India’s manufacturing sector continued to grow in April with the HSBC manufacturing PMI gauge coming in at 51.3.
While down on the 52.1 level of March, it was the 18th consecutive month that activity among Indian factories has expanded.
As was the case with the headline figure new order growth continued to expand, albeit at a slower pace than what was seen in March, with an unchanged reading for new export orders helping to partially offset a slowdown in total order growth.

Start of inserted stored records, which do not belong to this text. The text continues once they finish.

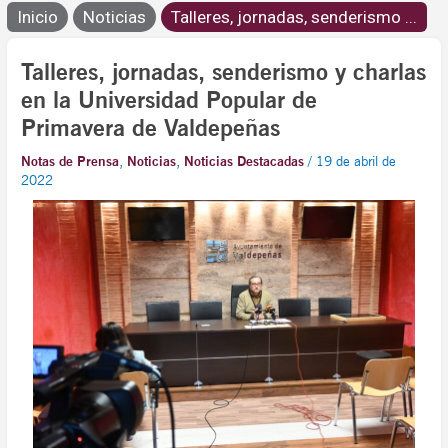
Inicio
Noticias
Talleres, jornadas, senderismo ...
Talleres, jornadas, senderismo y charlas
en la Universidad Popular de
Primavera de Valdepeñas
Notas de Prensa
,
Noticias
,
Noticias Destacadas
/
19 de abril de
2022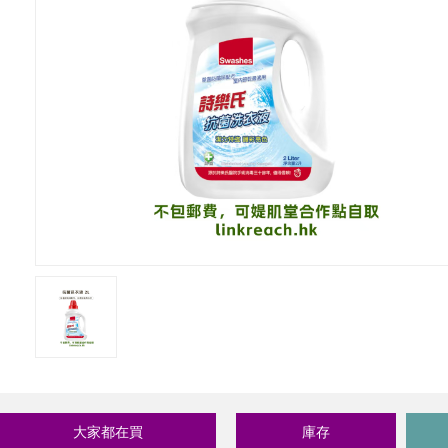
大家都在買
庫存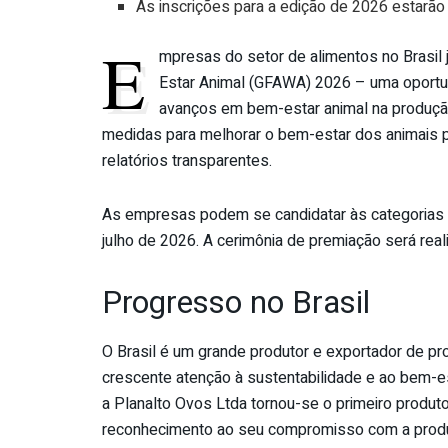
As inscrições para a edição de
2026
estarão 
E
mpresas do setor de alimentos no Brasi
Estar
Animal
(GFAWA)
2026
– uma oportun
avanços em bem-estar
animal
na produçã
medidas para melhorar o bem-estar dos animais p
relatórios transparentes.
As empresas podem se candidatar às categorias G
julho de
2026
. A cerimônia de premiação será rea
Progresso no Brasil
O Brasil é um grande produtor e exportador de p
crescente atenção à sustentabilidade e ao bem-e
a Planalto Ovos Ltda tornou-se o primeiro produt
reconhecimento ao seu compromisso com a produç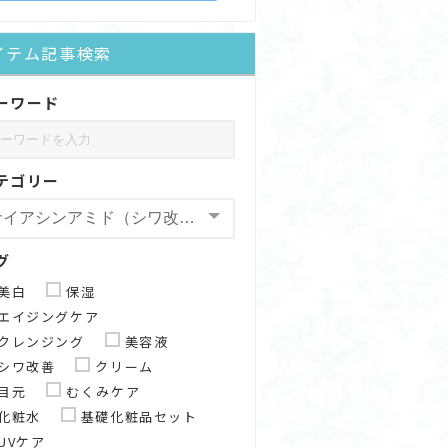
イテム記事検索
ーワード
テゴリー
グ
美白
保湿
エイジングケア
クレンジング
美容液
シワ改善
クリーム
目元
むくみケア
化粧水
基礎化粧品セット
UVケア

Interestingly, companies reported greater “greater inflows of new business from key export clients, but in particular from those operating in Asia”.
Elsewhere firms reported that jobs were lost rather than created – something that has only occurred twice in the past 12 months – while order backlogs were largely unchanged.

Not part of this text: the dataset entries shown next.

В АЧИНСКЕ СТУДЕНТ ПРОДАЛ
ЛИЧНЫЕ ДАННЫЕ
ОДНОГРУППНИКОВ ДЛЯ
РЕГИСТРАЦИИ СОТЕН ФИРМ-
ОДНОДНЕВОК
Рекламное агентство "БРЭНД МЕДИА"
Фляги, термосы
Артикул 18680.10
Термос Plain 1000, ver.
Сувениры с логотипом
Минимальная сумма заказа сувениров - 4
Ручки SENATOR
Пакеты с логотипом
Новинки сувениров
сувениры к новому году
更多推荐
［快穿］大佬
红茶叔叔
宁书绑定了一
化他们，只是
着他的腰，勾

In a sign that inflationary pressures remain contained, input prices rose fractionally and at a slower pace than seen in March.
Markit’s Pollyanna De Lima said:
Despite recording softer rates of expansion, the Indian manufacturing sector held its ground in April, benefiting from ongoing improvements in operating conditions. A highlight of the latest survey was the strong external market, with the rise in new export business remaining solid. However, we are yet to see growth lead to meaningful job creation, as the index measuring employment has shown little change to staff numbers since the beginning of 2014.

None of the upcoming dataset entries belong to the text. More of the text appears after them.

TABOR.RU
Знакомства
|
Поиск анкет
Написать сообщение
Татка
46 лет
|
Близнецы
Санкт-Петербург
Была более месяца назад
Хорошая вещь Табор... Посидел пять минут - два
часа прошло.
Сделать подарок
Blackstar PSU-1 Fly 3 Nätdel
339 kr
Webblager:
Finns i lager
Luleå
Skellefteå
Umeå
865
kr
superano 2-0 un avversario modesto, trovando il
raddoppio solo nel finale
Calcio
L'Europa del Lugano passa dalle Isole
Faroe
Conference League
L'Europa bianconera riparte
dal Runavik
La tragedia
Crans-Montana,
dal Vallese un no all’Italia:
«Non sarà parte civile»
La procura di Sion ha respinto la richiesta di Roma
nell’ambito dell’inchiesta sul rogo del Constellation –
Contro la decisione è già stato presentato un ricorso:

On the price front, tariffs fell for the first time since May 2013, as firms responded to weaker cost inflation. Even with the slower pace of expansion, the goods-producing sector is on course to provide a boost to the overall economy in the upcoming quarter.
Although factory activity expanded at a slightly slower pace than seen in March the reading – on balance – is far more optimistic than that for China which recorded a contraction in factory activity in April.